### Trecho selecionado
==*==

Tijolaço
Por: Miguel do Rosário
A morte de Luiz Gushiken representa o ponto final de uma existência coroada de vitórias, mas que teve de enfrentar, em seus últimos momentos, os inimigos mais terríveis do homem.
De um lado, o câncer, essa doença cuja principal característica é a forma lenta e cruel com que degrada e humilha o corpo humano.
De outro, a infâmia, que tanto mais tortura e corrói um espírito quanto maior sua nobreza.
Gushiken faleceu nesta sexta-feira, 13 de agosto de 2013, em São Paulo, após 12 anos combatendo um câncer de intestino.
Figura-chave em todas as eleições de Lula, Gushiken era um dos cérebros mais brilhantes do Partido dos Trabalhadores. Fundador do PT, sindicalista, deputado federal, coordenou as campanhas de Lula de 1989 e 1998, e foi o primeiro dirigente da Secom da era petista.
Gushiken sempre acreditou num diálogo democrático com a oposição, e pagou caro por um cavalheirismo quase inocente. Arrolado nas primeiras acusações do mensalão, o petista se viu no meio do mais escandaloso e atrevido (para citar a expressão de Gurgel) processo de difamação e calúnia já empreendido pela grande mídia contra quem ela considera seus inimigos ideológicos.
Depois de anos de tortura midiática, Gushiken foi absolvido pelo Supremo Tribunal Federal logo nas primeiras sessões do julgamento da Ação Penal 470.

==*==

### Dados do exercício
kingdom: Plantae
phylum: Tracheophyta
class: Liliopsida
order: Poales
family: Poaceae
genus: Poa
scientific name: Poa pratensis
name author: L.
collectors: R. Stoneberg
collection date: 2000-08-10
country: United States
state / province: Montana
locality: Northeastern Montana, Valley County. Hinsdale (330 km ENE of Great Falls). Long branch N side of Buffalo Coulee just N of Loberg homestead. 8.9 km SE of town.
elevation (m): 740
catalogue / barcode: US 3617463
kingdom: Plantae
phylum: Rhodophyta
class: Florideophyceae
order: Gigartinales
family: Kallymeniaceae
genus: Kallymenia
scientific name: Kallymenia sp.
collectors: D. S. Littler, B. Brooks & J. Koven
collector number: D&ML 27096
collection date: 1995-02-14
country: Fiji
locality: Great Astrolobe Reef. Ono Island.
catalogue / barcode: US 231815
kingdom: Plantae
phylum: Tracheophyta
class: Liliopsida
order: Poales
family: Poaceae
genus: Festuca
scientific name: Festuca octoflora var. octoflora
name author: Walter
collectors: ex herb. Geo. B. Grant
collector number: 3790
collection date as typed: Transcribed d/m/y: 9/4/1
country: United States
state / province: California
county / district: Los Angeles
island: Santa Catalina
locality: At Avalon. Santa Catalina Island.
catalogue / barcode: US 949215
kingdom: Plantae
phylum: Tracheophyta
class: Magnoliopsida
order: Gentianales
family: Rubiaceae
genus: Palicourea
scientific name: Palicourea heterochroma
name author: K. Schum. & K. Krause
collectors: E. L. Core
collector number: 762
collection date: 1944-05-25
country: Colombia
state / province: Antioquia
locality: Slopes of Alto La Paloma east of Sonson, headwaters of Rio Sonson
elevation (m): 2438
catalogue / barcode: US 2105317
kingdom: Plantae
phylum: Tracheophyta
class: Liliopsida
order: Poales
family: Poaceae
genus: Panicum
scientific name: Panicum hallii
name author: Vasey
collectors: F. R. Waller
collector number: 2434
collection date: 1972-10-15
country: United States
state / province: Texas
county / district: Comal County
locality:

==*==

### Tarefas a realizar
A: Imprima a parte do texto sobre Gushiken que começa em "Figura-chave em todas" e termina em "da era petista.".
B: De acordo com o texto sobre Gushiken, quais campanhas de Lula ele coordenou?

### Respostas das tarefas
A:
Figura-chave em todas as eleições de Lula, Gushiken era um dos cérebros mais brilhantes do Partido dos Trabalhadores. Fundador do PT, sindicalista, deputado federal, coordenou as campanhas de Lula de 1989 e 1998, e foi o primeiro dirigente da Secom da era petista.

B: As campanhas de 1989 e de 1998.